Marcelo Hahn foi um dos pioneiros ao enxergar o potencial do Pirelli World Challenge
Marcelo Hahn foi um dos pioneiros ao enxergar o potencial do Pirelli World Challenge

Último campeão da história do GT Brasil e das categorias subsequentes, Marcelo Hahn entendeu que, se quisesse continuar andando de gran turismo, precisava sair do país. Com a popularização dos carros GT em todo o mundo, não seria difícil encontrar um destino. Mas o eterno parceiro de Allam Khodair optou por um caminho pouco ortodoxo ao viajar para os Estados Unidos e participar do não muito conhecido Pirelli World Challenge, um campeonato similar ao Blancpain Sprint Series que acontece por lá.

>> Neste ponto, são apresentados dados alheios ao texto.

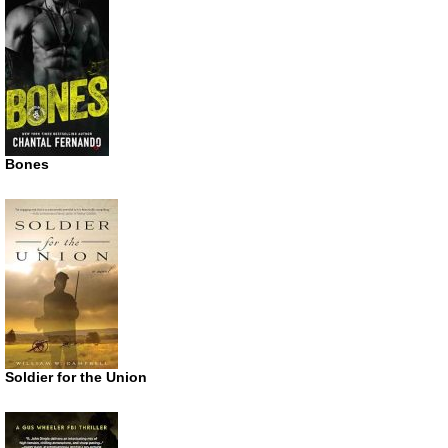
Bones
Soldier for the Union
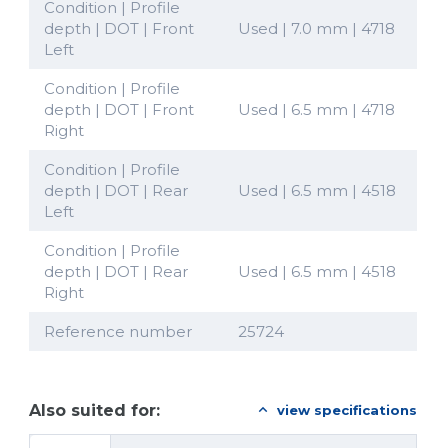
Condition | Profile
depth | DOT | Front
Used | 7.0 mm | 4718
Left
Condition | Profile
depth | DOT | Front
Used | 6.5 mm | 4718
Right
Condition | Profile
depth | DOT | Rear
Used | 6.5 mm | 4518
Left
Condition | Profile
depth | DOT | Rear
Used | 6.5 mm | 4518
Right
Reference number
25724
Also suited for:
view specifications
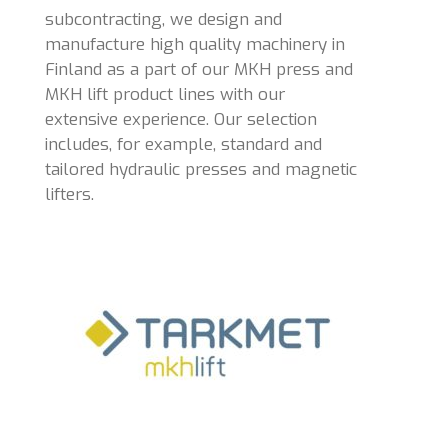
subcontracting, we design and
manufacture high quality machinery in
Finland as a part of our MKH press and
MKH lift product lines with our
extensive experience. Our selection
includes, for example, standard and
tailored hydraulic presses and magnetic
lifters.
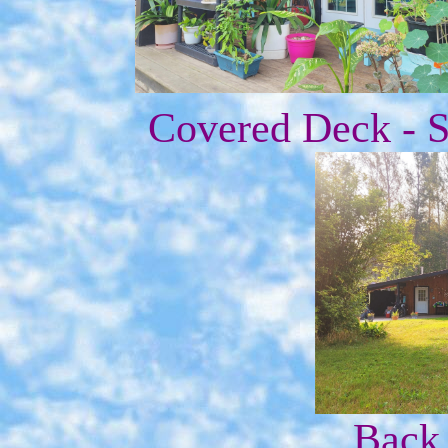
Covered Deck - S
Back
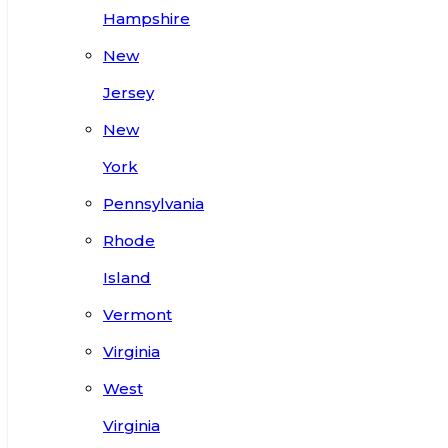
Hampshire
New
Jersey
New
York
Pennsylvania
Rhode
Island
Vermont
Virginia
West
Virginia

Apesar de existir desde a década de 1990, o torneio vem cada vez mais ganhando importância. Na última temporada, o grid reuniu alguns veteranos de corridas GT – como o campeão Johnny O’Connell – e nove montadoras participando em tempo integral: Cadillac, Audi, Ferrari, Porsche, McLaren, Bentley, Dodge, Lamborghini e Mercedes. Isso sem falar em Aston Martin, Nissan e Acura, que entraram em algumas rodadas.

A sólida temporada de 2014 fez a categoria colher resultados. Para o ano que vem, várias equipes da United Sportscar já anunciaram que estão revendo os planos e deixando as corridas de longa duração para se dedicar ao World Challenge.

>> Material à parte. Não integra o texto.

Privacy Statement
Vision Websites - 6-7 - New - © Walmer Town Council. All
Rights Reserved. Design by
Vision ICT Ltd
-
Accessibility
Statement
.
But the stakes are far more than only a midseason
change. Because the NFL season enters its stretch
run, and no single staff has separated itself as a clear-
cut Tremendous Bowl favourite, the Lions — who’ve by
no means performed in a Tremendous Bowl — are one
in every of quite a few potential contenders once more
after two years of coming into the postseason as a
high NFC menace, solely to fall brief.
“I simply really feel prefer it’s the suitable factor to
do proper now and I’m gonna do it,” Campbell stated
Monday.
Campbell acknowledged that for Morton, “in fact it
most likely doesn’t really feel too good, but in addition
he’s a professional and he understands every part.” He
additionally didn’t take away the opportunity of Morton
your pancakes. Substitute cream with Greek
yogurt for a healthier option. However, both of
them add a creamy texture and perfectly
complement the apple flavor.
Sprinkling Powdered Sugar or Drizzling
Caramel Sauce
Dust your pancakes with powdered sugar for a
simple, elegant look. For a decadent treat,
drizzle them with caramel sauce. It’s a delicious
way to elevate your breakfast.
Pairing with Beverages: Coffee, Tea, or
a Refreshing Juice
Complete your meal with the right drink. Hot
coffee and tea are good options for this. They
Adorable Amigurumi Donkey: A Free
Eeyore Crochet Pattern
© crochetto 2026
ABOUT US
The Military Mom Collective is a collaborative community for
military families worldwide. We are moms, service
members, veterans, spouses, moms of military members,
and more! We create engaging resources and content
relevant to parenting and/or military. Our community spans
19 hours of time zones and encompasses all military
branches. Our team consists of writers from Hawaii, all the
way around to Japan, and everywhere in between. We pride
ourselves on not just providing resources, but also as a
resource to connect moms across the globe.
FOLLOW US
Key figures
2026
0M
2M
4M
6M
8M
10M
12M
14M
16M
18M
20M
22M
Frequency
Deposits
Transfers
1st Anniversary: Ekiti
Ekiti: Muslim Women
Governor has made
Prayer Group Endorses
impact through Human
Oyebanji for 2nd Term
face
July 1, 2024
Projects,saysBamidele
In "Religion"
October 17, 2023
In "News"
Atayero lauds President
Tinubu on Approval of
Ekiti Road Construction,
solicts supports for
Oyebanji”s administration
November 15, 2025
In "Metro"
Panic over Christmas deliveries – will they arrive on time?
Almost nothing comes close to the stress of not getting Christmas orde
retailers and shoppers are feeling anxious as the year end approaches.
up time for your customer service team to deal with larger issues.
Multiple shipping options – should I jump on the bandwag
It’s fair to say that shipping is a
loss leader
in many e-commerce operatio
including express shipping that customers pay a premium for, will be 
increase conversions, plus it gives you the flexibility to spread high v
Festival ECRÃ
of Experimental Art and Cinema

Uma delas é a Turner Motorsport, que venceu a USCC na divisão GTD. Para o ano que vem, a escuderia anunciou que competirá no certame da Pirelli com dois carros. A justificativa para a mudança é a liberdade que a categoria dá, permitindo aos times usarem as especificações de fábrica do carro. Ou seja, a Turner poderá contar com as BMW equipadas com controle de tração, freios ABS e todo o desenvolvimento aerodinâmico.

Na United Sportscar, a esquadra é obrigada a fazer diversas mudanças restritivas no equipamento por causa das regras. Apesar disso, a Turner ainda não descarta ter um time separado para as corridas de longa duração caso encontre o orçamento necessário.

Quem também já anunciou a mudança é a NGT. Equipe defendida pelo saudoso Sean Edwards nos Estados Unidos, a esquadra disse que planeja inscrever quatro ou cinco carros da montadora alemã no World Challenge no ano que vem, além de participar da Porsche Cup norte-americana.

Já a Flying Lizard, tricampeã da ALMS, ainda não dá como certa a mudança. O time cogita alinhar três Audi na categoria da Pirelli, mas, como também espera a resposta de pilotos e patrocinadores para a United Sportscar, preferiu deixar todas as portas abertas. Ao contrário da Turner e da NGT, o motivo alegado pelo time californiano para a troca de categorias é a insatisfação com o balance of performance da USCC, o que deixou as máquinas de Ingolstadt pouco competitivas neste ano.

Por fim, até a Conquest, que esteve na Indy há alguns anos, também quer participar do Pirelli World Challenge em 2015. A equipe negocia para inscrever dois carros da Mercedes, assim como participar da Indy Lights.